PAGE EXTRACT:
=-=-=
GPU memory consumption increases and run oom in training

The memory consumption starts with around 4GB but keeps increasing. In the mid of the training it OOMs.

I use VGG16 to extract features.

def get_features(data, N, body, scaler):
    data = data[0]
    MIN, MAX = min_max_lists(data, N)

    for i in range(len(data)):
            data[i] = scale_minmax(data[i], MIN[i], MAX[i], min=0, max=1)

    loader = DataLoader(data, shuffle=False, batch_size=32)

    features = []

    # the picture has to be upscaled to 224x224 
    # as the VGG16 needs this size
    # and I extract the features of the avgpool layer
    for batch in tqdm(loader):
        # in [0] the raw vectors of n_mels * n_frames are stored
        # and I reshape those to a 2D form
        batch = batch.reshape(batch.shape[0], 64, 64)
        # data in vectors needs to be transposed to actually resemble the slice of a 
        # mel spectrogram
        batch = np.transpose(batch, (0, 2, 1))
=-=-=
EXERCISES TO COMPLETE:
a – Write out the part of the GPU memory post starting with "The memory consumption" and going on through "DataLoader(data, shuffle=False, batch_size=32)".
b – Extend the forum post about growing GPU memory use in training, picking up after its final line.

EXCERPTED DATA:
=-=-=
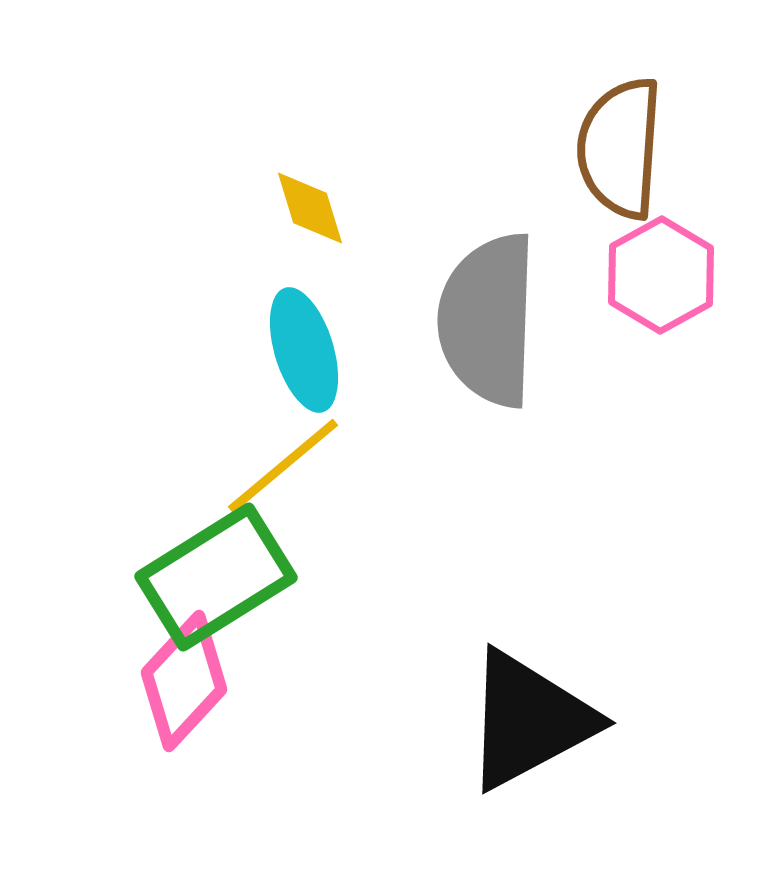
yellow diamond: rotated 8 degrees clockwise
=-=-=
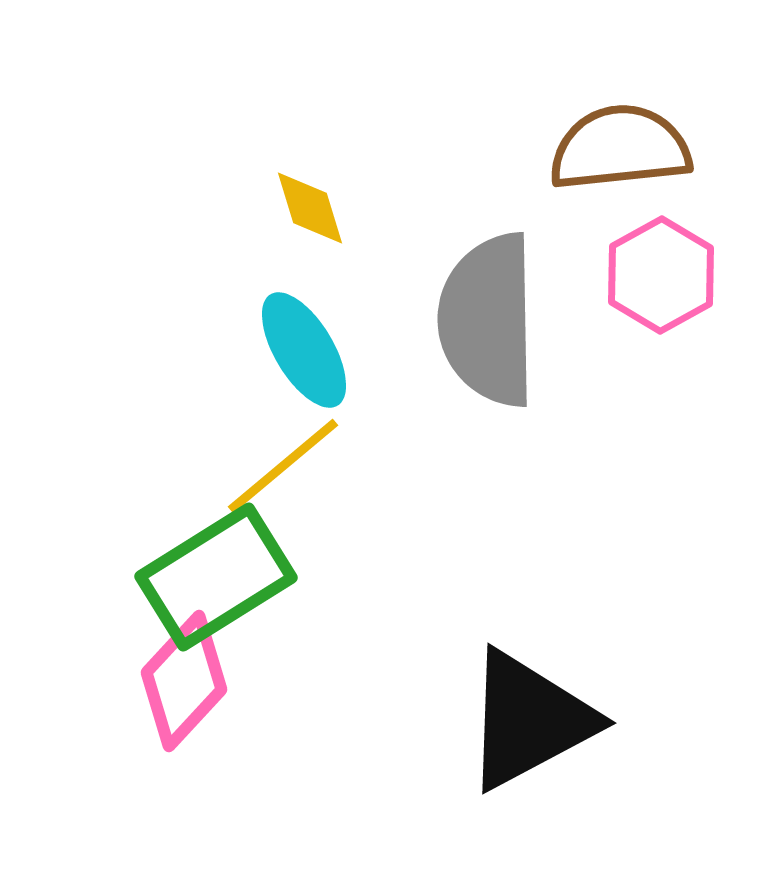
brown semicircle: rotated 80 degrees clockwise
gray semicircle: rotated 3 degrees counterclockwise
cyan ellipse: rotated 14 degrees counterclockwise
=-=-=
PER-TASK ANSWERS:
a –
The memory consumption starts with around 4GB but keeps increasing. In the mid of the training it OOMs.

I use VGG16 to extract features.

def get_features(data, N, body, scaler):
    data = data[0]
    MIN, MAX = min_max_lists(data, N)

    for i in range(len(data)):
            data[i] = scale_minmax(data[i], MIN[i], MAX[i], min=0, max=1)

    loader = DataLoader(data, shuffle=False, batch_size=32)

b –
        #batch = batch / 255
        # now VGG takes RGB = 3 channels tensors,
        # so I have to copy channels 
        batch = np.repeat(batch[..., np.newaxis], 3, -1)
        # now a transpose, such that the tensor is of shape batchsize, channels, width, height
        batch = np.transpose(batch, (0, 3, 1, 2))
        batch = scaler(batch).float()
        #batch = torch.from_numpy(batch)
        inp = torch.nn.functional.interpolate(batch, size=(224, 224), mode='bilinear')
        inp = inp.float().to(device)
        with torch.no_grad():
            out = body(inp)
        out = torch.flatten(out['avgpool'], 1)    
        features.append(out.detach())
        del out

    # from here I concatenate the tensors to 
    # one big tensor
    features = torch.cat(features)
    features = features.detach()

    return features
m = vgg16().to(device)
body = create_feature_extractor(m, return_nodes={'avgpool':'avgpool'})

How many samples/features are you trying to store and how large is each one? I’m unsure if the OOM is unexpected or not depending on the size of each feature.

I have something like 1000 samples. Each sample is 224 x 224 after upscaling. So shouldn’t be too huge.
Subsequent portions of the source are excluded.